In 1990, most of the world's burning and consumption was done by a small fraction of the population in the rich world and our leadership would have helped set a low-carbon course for nations like India and China. Now China, India, the Philippines and the rest of the world are developing by following the path left by the rich world. While I was growing up in the 1980s, I lived within much the same consumer culture I live in today. Conversely, my wife from the Philippines, grew up much more like my great grandparents than me. Her parents, six brothers and sisters lived in a house the size of a one car garage with no transport, no electricity and a hand pump for water outside. Today, her and all her family members have vehicles, phones, computers and trendy clothing. While that is wonderful for them, from a climate perspective it adds to the challenges we face since 1990.
We can still make an impact, but it would have been so much bigger had we started in 1990 when nations looked to us more than they do now. Now they have their own ideas and everyone wants to live lives of unlimited prosperity like they see us living. Fortunate for us, while they are buying into the high consumption, high carbon lifestyle, they are also pulling our sad American ass along with things like huge investments in solar and amazing passenger rail.
While we were in the Philippines after a six-year absence, I was shocked by the growth in the number of American-sized SUVs and pickup trucks since our last visit. From a prosperity perspective, it is a good sign that people are entering the middle class and are doing well, but from a climate perspective, just like our freeways clogged with massive vehicles most people don't need, it is worrying.

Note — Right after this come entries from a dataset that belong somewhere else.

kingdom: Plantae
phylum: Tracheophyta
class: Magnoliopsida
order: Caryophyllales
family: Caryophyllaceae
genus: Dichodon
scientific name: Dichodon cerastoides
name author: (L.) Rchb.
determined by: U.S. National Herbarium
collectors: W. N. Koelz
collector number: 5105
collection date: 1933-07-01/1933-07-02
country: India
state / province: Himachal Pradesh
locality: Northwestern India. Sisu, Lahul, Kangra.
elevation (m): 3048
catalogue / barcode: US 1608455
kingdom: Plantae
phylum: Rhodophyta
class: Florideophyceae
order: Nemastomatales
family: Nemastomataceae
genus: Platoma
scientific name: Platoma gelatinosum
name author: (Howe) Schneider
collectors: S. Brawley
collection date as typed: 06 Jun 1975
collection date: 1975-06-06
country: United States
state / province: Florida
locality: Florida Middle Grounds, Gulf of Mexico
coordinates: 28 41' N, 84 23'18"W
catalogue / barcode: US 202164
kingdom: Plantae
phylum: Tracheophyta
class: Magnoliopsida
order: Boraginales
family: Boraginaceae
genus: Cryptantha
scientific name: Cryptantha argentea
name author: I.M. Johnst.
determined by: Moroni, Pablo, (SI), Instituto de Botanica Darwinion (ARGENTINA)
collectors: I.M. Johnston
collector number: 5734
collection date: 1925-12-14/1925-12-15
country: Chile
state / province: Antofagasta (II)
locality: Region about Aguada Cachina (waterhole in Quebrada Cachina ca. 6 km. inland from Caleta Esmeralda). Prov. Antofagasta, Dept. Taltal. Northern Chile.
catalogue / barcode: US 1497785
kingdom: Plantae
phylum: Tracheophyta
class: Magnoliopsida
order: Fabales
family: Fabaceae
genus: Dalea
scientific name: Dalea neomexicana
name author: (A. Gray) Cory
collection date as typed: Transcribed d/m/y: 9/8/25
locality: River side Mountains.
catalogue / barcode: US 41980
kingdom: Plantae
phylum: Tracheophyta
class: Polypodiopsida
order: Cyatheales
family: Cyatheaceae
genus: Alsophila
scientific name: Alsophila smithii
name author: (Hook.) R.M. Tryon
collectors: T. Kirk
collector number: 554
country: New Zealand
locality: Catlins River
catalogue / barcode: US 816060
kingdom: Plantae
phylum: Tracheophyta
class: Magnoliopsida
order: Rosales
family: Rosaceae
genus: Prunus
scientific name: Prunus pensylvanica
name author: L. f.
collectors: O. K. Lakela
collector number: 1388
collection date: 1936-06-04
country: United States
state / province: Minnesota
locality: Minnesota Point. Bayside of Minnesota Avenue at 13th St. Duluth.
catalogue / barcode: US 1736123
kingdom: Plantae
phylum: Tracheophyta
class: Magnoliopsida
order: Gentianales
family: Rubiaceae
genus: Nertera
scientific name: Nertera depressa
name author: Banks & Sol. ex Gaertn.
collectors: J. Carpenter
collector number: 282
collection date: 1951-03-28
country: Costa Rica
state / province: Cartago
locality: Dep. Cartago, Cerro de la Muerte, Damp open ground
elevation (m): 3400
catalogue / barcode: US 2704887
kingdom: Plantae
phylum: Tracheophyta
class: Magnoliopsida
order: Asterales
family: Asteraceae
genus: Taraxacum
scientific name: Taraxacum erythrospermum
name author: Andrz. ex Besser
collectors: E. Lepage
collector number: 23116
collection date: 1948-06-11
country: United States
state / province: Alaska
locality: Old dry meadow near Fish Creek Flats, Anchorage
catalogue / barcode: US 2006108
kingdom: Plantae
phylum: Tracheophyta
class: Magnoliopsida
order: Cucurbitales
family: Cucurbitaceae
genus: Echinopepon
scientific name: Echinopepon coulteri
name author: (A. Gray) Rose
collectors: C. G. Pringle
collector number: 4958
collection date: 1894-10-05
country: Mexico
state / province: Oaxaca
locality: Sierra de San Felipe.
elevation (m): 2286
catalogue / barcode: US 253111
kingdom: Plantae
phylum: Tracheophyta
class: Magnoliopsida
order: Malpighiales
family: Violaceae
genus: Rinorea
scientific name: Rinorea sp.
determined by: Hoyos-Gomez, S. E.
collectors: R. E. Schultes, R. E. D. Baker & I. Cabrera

People are buying into the model we have created as the products of a "good life". Everyone in the world wants to live like an American and buy into the popular and consumer culture that is largely based on models we have pioneered.
Also, while we were in the Philippines we caught the tail end of record heat from May where temps hit 50 Celsius. Enduring the daily 95 degrees and 80-90 percent humidity, I could feel how close we are to places like that becoming unlivable before we know it. As we experienced regular brown outs where we relied on solar fans to keep cool, the scary future was visceral and present unlike anything I had ever experienced before.
What if we had changed what it means to be an American in the world 35 years ago? Where would we and the rest of the world be now? What if we had changed the orientation of the graphic below decades ago so that Americans live closer to Indians in impact rather than Indians in need of five more planets striving to live like profligate Americans? If so, we wouldn't be facing the crisis we continue to largely ignore. Maybe it is time for me and the rest of the nation to go off the grid before it is too late.